Everyone’s Favorite Planet Now On Ice – No, Not Earth.

Today I’m revealing an awful lot of secrets, but I figure you readers and I are BFF enough at this point that I can confide in you, right? Of course I can.
International readers: I’m Canadian.
Before you go ragging on my obvious love of curling and maple-flavored things, let me tell you as an authority on snow and snow-like phenomena, it gets pretty stormy up here sometimes. My American friends are sissies for complaining about Stateside weather.
But Saturn is currently making even us Canucks look weak.
Much larger than any Earth storm, Saturn’s currently experiencing a blizzard so epic, it’s visible from our planet without the need of any fancy professional-grade equipment – in fact, it was amateur stargazers who found it, and tipped NASA off. Come on, NASA, pull your socks up.

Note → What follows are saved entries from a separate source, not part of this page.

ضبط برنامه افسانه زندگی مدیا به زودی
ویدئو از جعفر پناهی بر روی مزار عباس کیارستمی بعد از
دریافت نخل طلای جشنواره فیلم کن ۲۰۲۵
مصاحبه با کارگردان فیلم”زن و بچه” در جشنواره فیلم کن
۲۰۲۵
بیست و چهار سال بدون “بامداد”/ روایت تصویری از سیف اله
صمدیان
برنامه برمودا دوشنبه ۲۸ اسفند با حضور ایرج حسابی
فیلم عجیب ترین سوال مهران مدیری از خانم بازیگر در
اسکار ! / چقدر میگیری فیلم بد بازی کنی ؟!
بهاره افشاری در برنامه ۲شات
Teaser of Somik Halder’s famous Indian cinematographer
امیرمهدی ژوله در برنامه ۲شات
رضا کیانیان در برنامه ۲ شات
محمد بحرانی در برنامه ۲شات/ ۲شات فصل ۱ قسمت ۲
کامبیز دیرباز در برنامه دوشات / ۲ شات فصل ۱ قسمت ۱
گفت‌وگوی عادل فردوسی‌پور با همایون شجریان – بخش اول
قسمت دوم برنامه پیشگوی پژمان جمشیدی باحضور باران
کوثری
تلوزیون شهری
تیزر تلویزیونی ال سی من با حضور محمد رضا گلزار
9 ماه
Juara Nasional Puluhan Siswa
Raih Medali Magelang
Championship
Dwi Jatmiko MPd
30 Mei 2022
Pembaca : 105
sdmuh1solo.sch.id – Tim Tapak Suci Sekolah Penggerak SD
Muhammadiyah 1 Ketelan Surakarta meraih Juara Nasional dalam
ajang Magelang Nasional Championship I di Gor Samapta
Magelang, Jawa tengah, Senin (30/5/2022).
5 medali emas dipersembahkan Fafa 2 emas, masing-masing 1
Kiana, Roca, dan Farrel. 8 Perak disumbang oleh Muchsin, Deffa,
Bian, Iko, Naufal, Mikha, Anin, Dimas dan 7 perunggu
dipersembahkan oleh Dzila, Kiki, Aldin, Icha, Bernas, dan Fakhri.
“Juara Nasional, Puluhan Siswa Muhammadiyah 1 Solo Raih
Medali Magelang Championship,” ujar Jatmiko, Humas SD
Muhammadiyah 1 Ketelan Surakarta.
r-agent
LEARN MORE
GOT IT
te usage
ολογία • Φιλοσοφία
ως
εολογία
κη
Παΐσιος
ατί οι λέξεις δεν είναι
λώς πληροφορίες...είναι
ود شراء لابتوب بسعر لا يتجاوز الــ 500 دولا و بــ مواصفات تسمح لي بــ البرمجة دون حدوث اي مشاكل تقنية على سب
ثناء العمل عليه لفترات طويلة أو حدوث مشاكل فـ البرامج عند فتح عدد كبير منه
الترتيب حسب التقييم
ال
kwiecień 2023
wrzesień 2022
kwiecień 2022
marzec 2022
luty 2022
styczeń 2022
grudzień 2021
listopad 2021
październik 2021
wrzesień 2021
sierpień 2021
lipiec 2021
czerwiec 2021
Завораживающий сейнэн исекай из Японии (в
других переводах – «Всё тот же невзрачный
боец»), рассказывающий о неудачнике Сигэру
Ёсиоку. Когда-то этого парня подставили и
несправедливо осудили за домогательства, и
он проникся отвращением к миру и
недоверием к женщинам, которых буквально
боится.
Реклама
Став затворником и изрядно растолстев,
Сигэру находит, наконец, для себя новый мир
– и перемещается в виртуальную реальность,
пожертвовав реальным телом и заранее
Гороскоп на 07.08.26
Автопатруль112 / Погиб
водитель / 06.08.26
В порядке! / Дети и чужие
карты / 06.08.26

Okay, so NASA’s got an excuse. Their equipment – including the Cassini spacecraft, now orbiting the ringed giant and helping gather data on the storm – is finicky, requiring preprogramming months in advance. And sometimes storms don’t last that long, so amateurs being able to pitch in with backyard telescopes is always welcome free labor, from NASA’s point of view. Personally, I’d help too, but Toronto’s bubble of smog isn’t exactly ideal for gazing dreamily at balls of gas billions of kilometers away.
Also, isn’t Saturn, like, made of storms?